• Problem statement: Reproduce the listing starting at the line that contains "collector number: 50222" and ending at the line that contains "genus: Lepidomicrosorium", changing every "locality" to "site" and keeping all else unchanged.

• Items:

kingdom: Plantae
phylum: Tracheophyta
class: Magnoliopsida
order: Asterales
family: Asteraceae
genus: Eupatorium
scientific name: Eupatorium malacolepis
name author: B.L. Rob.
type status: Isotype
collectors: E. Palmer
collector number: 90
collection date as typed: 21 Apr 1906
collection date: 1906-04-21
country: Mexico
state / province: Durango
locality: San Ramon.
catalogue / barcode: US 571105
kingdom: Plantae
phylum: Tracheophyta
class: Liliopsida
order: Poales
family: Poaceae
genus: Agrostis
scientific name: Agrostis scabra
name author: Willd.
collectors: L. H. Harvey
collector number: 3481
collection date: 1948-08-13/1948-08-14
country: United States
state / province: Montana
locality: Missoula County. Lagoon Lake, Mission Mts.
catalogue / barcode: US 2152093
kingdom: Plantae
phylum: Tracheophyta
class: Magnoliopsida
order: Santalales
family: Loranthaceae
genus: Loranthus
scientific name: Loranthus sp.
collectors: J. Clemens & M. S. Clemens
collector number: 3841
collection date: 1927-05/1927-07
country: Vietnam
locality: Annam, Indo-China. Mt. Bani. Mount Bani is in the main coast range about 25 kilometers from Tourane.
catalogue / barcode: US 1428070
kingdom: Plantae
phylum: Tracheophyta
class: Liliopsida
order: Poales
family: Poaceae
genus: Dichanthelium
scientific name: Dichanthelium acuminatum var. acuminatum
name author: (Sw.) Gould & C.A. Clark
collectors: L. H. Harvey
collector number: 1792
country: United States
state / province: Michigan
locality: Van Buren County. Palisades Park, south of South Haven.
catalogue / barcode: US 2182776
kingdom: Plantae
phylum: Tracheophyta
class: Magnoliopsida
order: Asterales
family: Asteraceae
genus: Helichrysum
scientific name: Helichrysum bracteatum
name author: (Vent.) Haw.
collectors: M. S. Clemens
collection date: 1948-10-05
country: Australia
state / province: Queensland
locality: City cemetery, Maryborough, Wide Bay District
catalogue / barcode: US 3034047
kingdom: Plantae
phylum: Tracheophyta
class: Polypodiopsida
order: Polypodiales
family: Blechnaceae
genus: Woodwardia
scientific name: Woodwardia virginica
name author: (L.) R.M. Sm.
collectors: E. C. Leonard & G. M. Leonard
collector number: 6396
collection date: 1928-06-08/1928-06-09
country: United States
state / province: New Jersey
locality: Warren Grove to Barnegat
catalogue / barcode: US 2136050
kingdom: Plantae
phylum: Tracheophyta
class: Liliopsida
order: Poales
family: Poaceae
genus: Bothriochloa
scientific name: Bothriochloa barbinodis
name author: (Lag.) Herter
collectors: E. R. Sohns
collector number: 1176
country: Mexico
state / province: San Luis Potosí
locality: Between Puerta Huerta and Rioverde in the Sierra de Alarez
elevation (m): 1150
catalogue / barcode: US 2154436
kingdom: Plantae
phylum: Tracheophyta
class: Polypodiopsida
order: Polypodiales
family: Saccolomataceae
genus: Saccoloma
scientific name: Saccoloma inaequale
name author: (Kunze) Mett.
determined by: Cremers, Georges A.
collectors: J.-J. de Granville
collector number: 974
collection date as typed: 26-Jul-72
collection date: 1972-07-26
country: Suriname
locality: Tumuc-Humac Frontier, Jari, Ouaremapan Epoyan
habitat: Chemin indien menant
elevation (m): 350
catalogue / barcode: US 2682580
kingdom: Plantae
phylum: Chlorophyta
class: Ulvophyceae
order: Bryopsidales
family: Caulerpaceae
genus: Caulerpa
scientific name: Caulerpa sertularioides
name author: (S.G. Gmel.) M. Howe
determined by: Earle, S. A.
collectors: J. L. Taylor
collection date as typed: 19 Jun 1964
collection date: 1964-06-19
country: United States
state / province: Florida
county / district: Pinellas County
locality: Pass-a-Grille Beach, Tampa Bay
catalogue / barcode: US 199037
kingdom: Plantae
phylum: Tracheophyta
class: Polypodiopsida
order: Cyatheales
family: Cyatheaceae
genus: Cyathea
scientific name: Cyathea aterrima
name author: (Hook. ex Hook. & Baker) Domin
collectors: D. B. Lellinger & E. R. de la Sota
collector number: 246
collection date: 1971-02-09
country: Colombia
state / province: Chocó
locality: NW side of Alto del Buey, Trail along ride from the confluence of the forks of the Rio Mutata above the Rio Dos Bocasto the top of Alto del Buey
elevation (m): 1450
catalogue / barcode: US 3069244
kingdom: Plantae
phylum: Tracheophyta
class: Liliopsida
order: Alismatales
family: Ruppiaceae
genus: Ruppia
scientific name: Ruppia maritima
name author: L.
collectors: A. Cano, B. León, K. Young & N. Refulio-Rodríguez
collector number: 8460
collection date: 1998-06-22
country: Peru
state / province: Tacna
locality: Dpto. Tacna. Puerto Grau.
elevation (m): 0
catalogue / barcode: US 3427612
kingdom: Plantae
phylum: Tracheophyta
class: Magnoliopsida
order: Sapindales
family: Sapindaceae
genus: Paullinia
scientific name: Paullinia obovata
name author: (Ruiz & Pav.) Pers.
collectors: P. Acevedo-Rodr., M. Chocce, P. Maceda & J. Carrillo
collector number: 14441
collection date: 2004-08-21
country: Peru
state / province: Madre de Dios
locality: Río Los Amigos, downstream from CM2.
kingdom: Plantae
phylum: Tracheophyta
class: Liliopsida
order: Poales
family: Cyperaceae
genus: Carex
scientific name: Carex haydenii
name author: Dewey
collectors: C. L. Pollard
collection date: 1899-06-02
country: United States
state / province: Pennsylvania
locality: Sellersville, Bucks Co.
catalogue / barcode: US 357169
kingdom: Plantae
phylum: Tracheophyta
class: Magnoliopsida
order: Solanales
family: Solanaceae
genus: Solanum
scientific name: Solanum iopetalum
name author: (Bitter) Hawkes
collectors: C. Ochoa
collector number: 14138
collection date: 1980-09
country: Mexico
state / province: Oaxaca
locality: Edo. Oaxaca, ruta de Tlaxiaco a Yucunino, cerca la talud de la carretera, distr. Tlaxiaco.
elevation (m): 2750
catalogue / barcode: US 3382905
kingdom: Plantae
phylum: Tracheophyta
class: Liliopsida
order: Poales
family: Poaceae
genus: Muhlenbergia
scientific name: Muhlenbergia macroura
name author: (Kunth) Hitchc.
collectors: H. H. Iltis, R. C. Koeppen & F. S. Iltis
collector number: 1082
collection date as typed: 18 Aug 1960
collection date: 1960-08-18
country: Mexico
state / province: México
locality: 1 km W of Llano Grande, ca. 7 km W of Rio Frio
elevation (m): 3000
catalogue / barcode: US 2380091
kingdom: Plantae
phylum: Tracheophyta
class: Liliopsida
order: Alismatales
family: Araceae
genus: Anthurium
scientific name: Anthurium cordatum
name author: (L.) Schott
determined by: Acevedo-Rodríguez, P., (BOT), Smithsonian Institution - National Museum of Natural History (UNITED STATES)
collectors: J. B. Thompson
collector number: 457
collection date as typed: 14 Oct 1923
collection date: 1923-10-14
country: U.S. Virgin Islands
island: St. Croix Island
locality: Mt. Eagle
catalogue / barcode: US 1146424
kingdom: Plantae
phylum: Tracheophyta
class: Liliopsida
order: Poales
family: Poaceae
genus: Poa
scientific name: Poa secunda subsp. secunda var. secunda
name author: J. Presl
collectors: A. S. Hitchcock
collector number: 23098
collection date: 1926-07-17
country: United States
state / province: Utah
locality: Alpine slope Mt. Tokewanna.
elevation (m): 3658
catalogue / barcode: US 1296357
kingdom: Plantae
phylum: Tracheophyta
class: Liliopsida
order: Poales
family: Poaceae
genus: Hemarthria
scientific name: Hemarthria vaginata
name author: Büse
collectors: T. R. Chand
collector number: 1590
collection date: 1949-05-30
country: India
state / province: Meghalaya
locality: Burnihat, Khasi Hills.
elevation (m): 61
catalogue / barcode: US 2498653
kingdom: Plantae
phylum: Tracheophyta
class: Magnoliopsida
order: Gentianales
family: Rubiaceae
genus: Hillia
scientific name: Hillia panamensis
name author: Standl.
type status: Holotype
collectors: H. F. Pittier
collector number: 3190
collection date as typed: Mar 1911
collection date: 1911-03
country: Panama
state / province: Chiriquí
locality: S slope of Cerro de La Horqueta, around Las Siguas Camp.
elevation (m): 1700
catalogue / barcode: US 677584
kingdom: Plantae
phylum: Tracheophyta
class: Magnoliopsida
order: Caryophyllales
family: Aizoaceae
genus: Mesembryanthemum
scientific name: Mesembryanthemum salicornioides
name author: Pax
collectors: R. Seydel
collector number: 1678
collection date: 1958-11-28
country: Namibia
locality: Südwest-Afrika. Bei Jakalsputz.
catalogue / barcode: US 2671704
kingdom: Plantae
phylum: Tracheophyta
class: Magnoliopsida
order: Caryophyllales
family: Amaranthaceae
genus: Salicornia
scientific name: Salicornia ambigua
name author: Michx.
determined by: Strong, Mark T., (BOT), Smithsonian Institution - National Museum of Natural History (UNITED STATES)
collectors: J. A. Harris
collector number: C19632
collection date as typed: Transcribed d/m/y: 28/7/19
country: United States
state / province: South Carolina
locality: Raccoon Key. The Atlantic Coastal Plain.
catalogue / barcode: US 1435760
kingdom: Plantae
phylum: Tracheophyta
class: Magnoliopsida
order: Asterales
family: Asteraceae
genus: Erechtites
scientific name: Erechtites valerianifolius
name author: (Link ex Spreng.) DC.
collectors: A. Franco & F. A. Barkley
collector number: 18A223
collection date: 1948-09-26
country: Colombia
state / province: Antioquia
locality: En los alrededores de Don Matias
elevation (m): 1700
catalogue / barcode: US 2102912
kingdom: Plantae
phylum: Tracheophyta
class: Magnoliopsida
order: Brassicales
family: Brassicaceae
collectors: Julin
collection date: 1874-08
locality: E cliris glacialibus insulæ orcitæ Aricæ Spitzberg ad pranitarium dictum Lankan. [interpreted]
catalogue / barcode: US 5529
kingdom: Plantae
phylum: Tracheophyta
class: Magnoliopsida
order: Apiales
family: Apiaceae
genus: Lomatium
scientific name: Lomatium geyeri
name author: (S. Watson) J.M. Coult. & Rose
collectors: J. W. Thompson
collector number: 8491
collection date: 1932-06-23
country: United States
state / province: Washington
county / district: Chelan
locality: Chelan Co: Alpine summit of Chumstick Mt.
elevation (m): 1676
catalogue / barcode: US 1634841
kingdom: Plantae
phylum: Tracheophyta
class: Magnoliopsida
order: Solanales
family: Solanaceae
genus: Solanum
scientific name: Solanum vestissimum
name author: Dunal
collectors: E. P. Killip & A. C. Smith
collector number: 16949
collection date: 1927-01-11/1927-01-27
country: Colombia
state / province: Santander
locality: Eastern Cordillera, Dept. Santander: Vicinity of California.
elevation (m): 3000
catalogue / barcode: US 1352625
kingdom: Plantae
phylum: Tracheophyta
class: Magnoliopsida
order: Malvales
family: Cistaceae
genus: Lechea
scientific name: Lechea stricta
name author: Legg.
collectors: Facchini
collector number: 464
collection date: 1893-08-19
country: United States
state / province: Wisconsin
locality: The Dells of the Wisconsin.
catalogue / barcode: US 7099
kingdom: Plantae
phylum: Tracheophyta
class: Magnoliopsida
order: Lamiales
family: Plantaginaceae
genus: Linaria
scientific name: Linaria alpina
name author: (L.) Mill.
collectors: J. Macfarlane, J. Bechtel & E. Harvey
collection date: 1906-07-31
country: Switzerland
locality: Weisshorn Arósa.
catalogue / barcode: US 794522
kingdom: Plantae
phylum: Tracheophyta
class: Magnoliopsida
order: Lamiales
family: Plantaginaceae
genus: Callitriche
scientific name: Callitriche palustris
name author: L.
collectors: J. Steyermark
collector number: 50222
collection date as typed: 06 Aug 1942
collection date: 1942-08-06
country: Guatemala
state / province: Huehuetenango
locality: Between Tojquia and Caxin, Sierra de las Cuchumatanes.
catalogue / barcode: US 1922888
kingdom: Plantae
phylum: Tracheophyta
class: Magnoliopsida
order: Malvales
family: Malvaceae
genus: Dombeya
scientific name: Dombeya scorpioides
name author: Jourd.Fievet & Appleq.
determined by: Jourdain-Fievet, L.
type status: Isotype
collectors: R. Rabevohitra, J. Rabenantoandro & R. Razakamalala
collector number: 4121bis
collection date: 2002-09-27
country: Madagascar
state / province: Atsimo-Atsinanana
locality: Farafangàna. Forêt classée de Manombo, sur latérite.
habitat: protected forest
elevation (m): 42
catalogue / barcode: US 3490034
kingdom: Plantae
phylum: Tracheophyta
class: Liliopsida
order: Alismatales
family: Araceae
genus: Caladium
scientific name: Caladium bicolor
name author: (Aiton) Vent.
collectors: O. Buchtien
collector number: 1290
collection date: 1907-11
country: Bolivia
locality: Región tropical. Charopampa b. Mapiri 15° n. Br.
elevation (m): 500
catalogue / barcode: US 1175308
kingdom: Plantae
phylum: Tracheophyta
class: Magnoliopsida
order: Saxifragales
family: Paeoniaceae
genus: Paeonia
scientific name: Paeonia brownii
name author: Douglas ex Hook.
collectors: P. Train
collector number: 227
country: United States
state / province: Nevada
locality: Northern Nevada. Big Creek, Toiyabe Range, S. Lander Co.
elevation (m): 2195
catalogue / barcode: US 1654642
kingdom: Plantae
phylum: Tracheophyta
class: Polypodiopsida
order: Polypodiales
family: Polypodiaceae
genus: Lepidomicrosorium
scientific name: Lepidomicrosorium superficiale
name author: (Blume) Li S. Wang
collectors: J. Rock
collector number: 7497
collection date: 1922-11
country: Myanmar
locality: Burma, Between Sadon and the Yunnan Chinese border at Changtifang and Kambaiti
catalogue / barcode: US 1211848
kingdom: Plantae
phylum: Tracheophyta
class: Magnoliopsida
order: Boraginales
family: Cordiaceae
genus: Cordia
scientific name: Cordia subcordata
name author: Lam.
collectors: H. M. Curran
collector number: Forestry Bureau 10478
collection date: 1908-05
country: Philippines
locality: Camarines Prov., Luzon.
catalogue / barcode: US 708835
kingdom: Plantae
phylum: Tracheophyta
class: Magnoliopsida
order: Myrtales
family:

• Result of the task:
collector number: 50222
collection date as typed: 06 Aug 1942
collection date: 1942-08-06
country: Guatemala
state / province: Huehuetenango
site: Between Tojquia and Caxin, Sierra de las Cuchumatanes.
catalogue / barcode: US 1922888
kingdom: Plantae
phylum: Tracheophyta
class: Magnoliopsida
order: Malvales
family: Malvaceae
genus: Dombeya
scientific name: Dombeya scorpioides
name author: Jourd.Fievet & Appleq.
determined by: Jourdain-Fievet, L.
type status: Isotype
collectors: R. Rabevohitra, J. Rabenantoandro & R. Razakamalala
collector number: 4121bis
collection date: 2002-09-27
country: Madagascar
state / province: Atsimo-Atsinanana
site: Farafangàna. Forêt classée de Manombo, sur latérite.
habitat: protected forest
elevation (m): 42
catalogue / barcode: US 3490034
kingdom: Plantae
phylum: Tracheophyta
class: Liliopsida
order: Alismatales
family: Araceae
genus: Caladium
scientific name: Caladium bicolor
name author: (Aiton) Vent.
collectors: O. Buchtien
collector number: 1290
collection date: 1907-11
country: Bolivia
site: Región tropical. Charopampa b. Mapiri 15° n. Br.
elevation (m): 500
catalogue / barcode: US 1175308
kingdom: Plantae
phylum: Tracheophyta
class: Magnoliopsida
order: Saxifragales
family: Paeoniaceae
genus: Paeonia
scientific name: Paeonia brownii
name author: Douglas ex Hook.
collectors: P. Train
collector number: 227
country: United States
state / province: Nevada
site: Northern Nevada. Big Creek, Toiyabe Range, S. Lander Co.
elevation (m): 2195
catalogue / barcode: US 1654642
kingdom: Plantae
phylum: Tracheophyta
class: Polypodiopsida
order: Polypodiales
family: Polypodiaceae
genus: Lepidomicrosorium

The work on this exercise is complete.